When did this authority of government over people come about?

  • This appears to be the first time that God permitted man the authority to rule over one another and hold each other accountable.

Have someone in the group read Romans 13:6-7.

Why should we honor and respect authorities?

  • Because we understand that they are serving God in their offices.

How do we honor authorities?

  • Fulfill the obligations of citizenship (i.e., tribute, loyalty);
  • Respect those in authority;
  • Recognize and honor the office (if they expect honor, give it); and
  • No matter how irritating to the paying of taxes might seem, pay them.

Section Three: Our Debt of Love

Have someone in the group read Romans 13:8-10.

What does Paul tell us about our private debts?

  • Fulfill all personal financial obligations.
  • Directs us to the love debts, the ones that must be paid and the one that can never be paid.

Read Matthew 5:42 to the group.

Is borrowing OK for a Christian to do?

  • Jesus permitted borrowing. However, one’s motives must be carefully examined. If indebtedness s evidence of a lack of faith and a covetous lifestyle, this would not fit Christ’s sanity check on borrowing.

What is the debt that can never be paid?

  • Love. We can never say that we have loved enough.

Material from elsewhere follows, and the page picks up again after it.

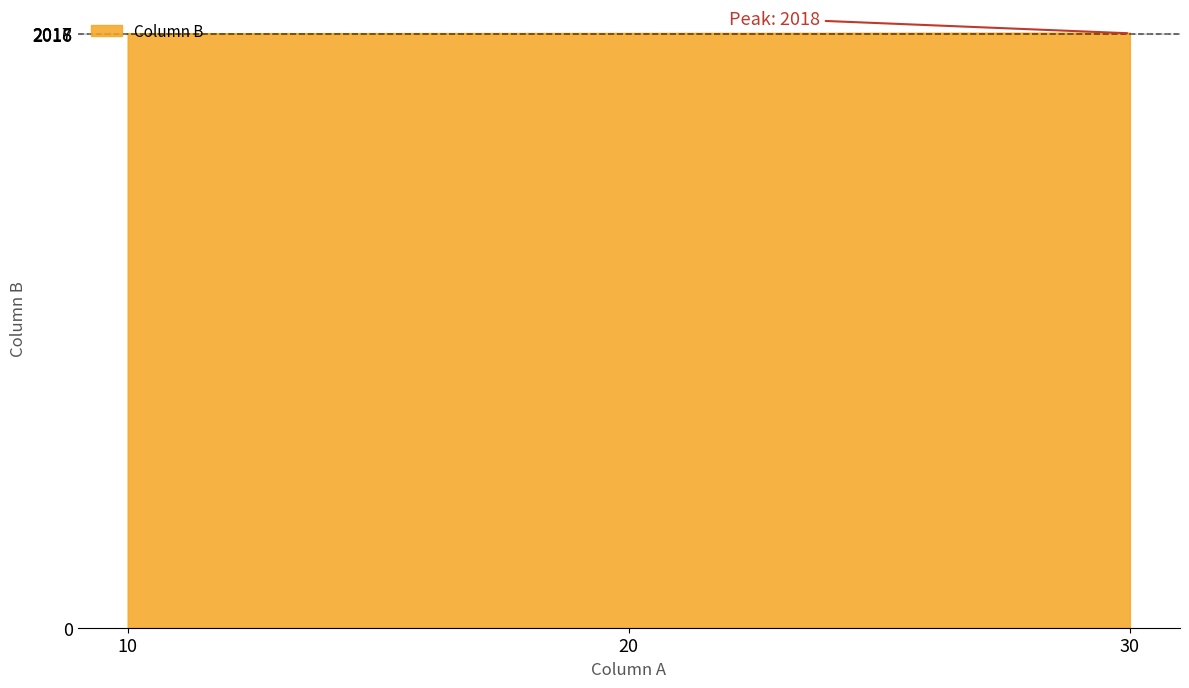

What is the maximum value shown in the chart?

2018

What were Paul’s examples on loving?

  • Love your neighbor as yourself (v. 9).
  • Your response to your enemies (12:17-21).
  • Your duties as citizens in a secular society (13:1-7).
  • We are to be law-abiding, tax-paying citizens.

Bible Truth Being Taught

The lifestyles of Christians, individually and corporately, are to contrast those of the world.

Our Response

We are to live a life and respond to our neighbors and government in a way that is distinctively Christian.